Lorsque le conflit en cours s’est intensifié après les attaques du Hamas en octobre 2023, la formation n’était plus une option pour Dali. L’endroit où les Gaza Sunbirds entreposaient leurs vélos a également été détruit, dit-il. Grâce à une entreprise privée, il a réussi à obtenir un visa et à s’enfuir au Caire. Il a laissé sa femme et ses enfants derrière lui pendant la guerre parce qu’il voulait participer aux Jeux paralympiques. C’était un défi plus difficile que l’amputation.
En avril 2024, Dali arrive au Caire, où il reprend immédiatement l’entraînement après une pause de sept mois. Il a parcouru près de 70 kilomètres le premier jour. Le même mois, il obtient un autre visa, cette fois pour la Belgique : il peut participer pour la première fois à une course internationale lors de la Coupe du monde à Ostende. Quelques jours plus tard, la Coupe du Monde suivante eut lieu à Maniago en Italie.

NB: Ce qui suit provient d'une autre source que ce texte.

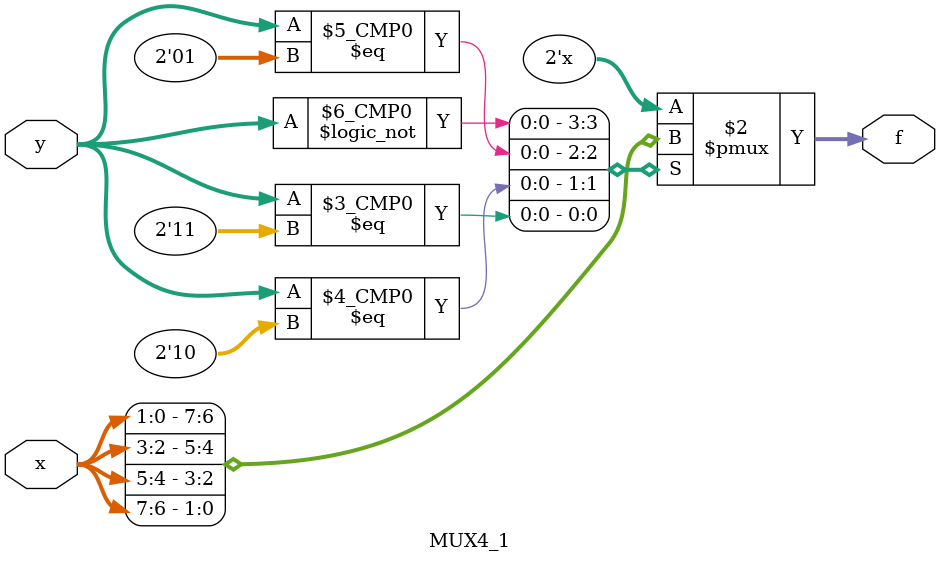
<source format=v>
module MUX4_1(x,y,f);
	input [7:0] x;
	input [1:0] y;
	output reg [1:0] f;
	
	always @ (x or y)
		case (y)
			0:f=x[1:0];
			1:f=x[3:2];
			2:f=x[5:4];
			3:f=x[7:6];
		endcase
		
endmodule 
</source>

Le plus grand espoir de Dali a été déçu. Les performances en Belgique et en Italie n’ont pas suffi à se qualifier pour les Jeux Paralympiques de Paris. La demande de permis spécial a également été rejetée. Pour l’athlète, c’était une déception qui était plus difficile pour lui qu’il ne serait compréhensible pour des personnes pour qui le sport est une affaire triviale. Mais une fois de plus, une alternative n’a pas tardé à se présenter: Dali a eu la possibilité de participer aux Championnats du monde de cyclisme et de paracyclisme à Zurich, qui se sont terminés dimanche.
Dans la Seestrasse de Zurich, il se bat pour chaque seconde
En Suisse, il est devenu clair que l’athlète, du moins pour le moment, n’est pas intéressé à utiliser ses apparitions pour des déclarations politiques. Il a systématiquement refusé les demandes d’interview pendant la semaine de la Coupe du monde. Les citations de ce texte proviennent de conversations précédentes avec lui. Dali, cette conclusion est évidente, voulait faire du vélo à Zurich et rien d’autre.

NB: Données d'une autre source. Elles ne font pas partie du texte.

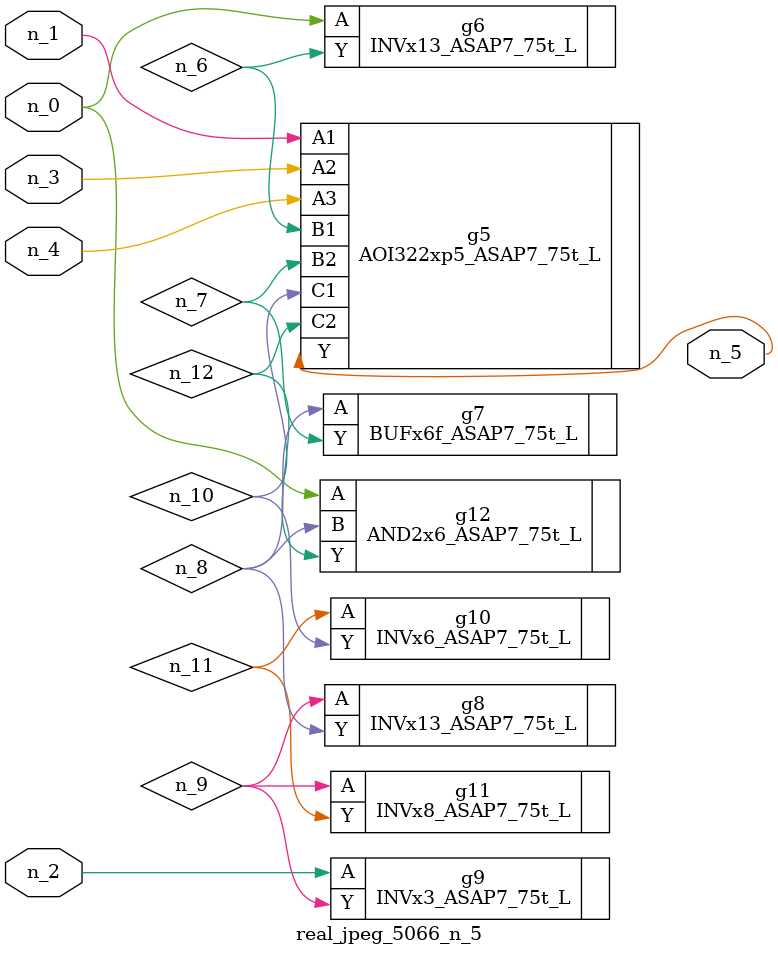
<source format=v>
module real_jpeg_5066_n_5 (n_4, n_0, n_1, n_2, n_3, n_5);

input n_4;
input n_0;
input n_1;
input n_2;
input n_3;

output n_5;

wire n_12;
wire n_8;
wire n_11;
wire n_6;
wire n_7;
wire n_10;
wire n_9;

INVx13_ASAP7_75t_L g6 ( 
.A(n_0),
.Y(n_6)
);

AND2x6_ASAP7_75t_L g12 ( 
.A(n_0),
.B(n_8),
.Y(n_12)
);

AOI322xp5_ASAP7_75t_L g5 ( 
.A1(n_1),
.A2(n_3),
.A3(n_4),
.B1(n_6),
.B2(n_7),
.C1(n_10),
.C2(n_12),
.Y(n_5)
);

INVx3_ASAP7_75t_L g9 ( 
.A(n_2),
.Y(n_9)
);

BUFx6f_ASAP7_75t_L g7 ( 
.A(n_8),
.Y(n_7)
);

INVx13_ASAP7_75t_L g8 ( 
.A(n_9),
.Y(n_8)
);

INVx8_ASAP7_75t_L g11 ( 
.A(n_9),
.Y(n_11)
);

INVx6_ASAP7_75t_L g10 ( 
.A(n_11),
.Y(n_10)
);


endmodule
</source>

Il a participé aux Championnats du monde dans la catégorie C2, celle des athlètes lourdement handicapés. La définition est large : elle inclut les athlètes amputés unilatéralement au-dessus du genou comme Dali qui concourent sans prothèse, mais aussi les athlètes amputés multiples qui utilisent des prothèses. L’égalité des chances n’est pas garantie.
Malgré toutes les autres différences, la plupart des athlètes ont une chose en commun : ils ont surmonté les coups existentiels du sort. Le champion du monde zurichois du contre-la-montre C2, le Belge Ewoud Vromant, a dû être amputé de la jambe droite il y a onze ans après avoir souffert d’un cancer.
Alors que Dali se rapprochait de l’arrivée dans sa lutte contre la montre sur le parcours de 18,8 kilomètres au bord du lac de Zurich, il a équilibré son vélo en effectuant de larges oscillations de droite à gauche. Il n’est pas sans rappeler les coureurs qui perdent toute élégance lorsqu’ils testent leurs limites en pédalant sur une rampe raide. Dali s’est battu pour chaque seconde. Au final, nous avons terminé 17ème avec une vitesse moyenne de 34,938 kilomètres par heure. Quiconque essaie de maintenir cette vitesse sur une jambe, même pendant quelques secondes, peut estimer la performance.
Ses partisans ont brandi des drapeaux palestiniens sur la Sechseläutenplatz. Ils ont crié son nom. Lorsqu’il a atteint la ligne d’arrivée, Dali s’est assis en silence sur la Seestrasse aux côtés d’autres athlètes du monde entier. Ensemble, ils ont apprécié le sentiment familier aux athlètes lorsque l’effort cède la place à la satisfaction. Dali en faisait finalement partie.